Copy the lines below, swapping every "camera" for "imaging device" and changing nothing else.

__Data section__:
######

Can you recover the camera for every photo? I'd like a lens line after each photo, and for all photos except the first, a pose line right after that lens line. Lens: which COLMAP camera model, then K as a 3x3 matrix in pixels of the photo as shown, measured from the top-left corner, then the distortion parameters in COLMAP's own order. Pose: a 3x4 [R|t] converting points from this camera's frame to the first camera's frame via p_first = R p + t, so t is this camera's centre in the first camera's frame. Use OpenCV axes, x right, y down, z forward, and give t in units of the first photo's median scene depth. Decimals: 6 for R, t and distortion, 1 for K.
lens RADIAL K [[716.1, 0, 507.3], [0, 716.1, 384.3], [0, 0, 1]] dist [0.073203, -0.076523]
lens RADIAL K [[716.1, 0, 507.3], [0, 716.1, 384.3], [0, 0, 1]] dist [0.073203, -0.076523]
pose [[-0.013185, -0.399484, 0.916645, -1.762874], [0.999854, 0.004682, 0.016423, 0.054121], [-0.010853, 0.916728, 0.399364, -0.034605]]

######

__Exercise answer__:
Can you recover the imaging device for every photo? I'd like a lens line after each photo, and for all photos except the first, a pose line right after that lens line. Lens: which COLMAP imaging device model, then K as a 3x3 matrix in pixels of the photo as shown, measured from the top-left corner, then the distortion parameters in COLMAP's own order. Pose: a 3x4 [R|t] converting points from this imaging device's frame to the first imaging device's frame via p_first = R p + t, so t is this imaging device's centre in the first imaging device's frame. Use OpenCV axes, x right, y down, z forward, and give t in units of the first photo's median scene depth. Decimals: 6 for R, t and distortion, 1 for K.
lens RADIAL K [[716.1, 0, 507.3], [0, 716.1, 384.3], [0, 0, 1]] dist [0.073203, -0.076523]
lens RADIAL K [[716.1, 0, 507.3], [0, 716.1, 384.3], [0, 0, 1]] dist [0.073203, -0.076523]
pose [[-0.013185, -0.399484, 0.916645, -1.762874], [0.999854, 0.004682, 0.016423, 0.054121], [-0.010853, 0.916728, 0.399364, -0.034605]]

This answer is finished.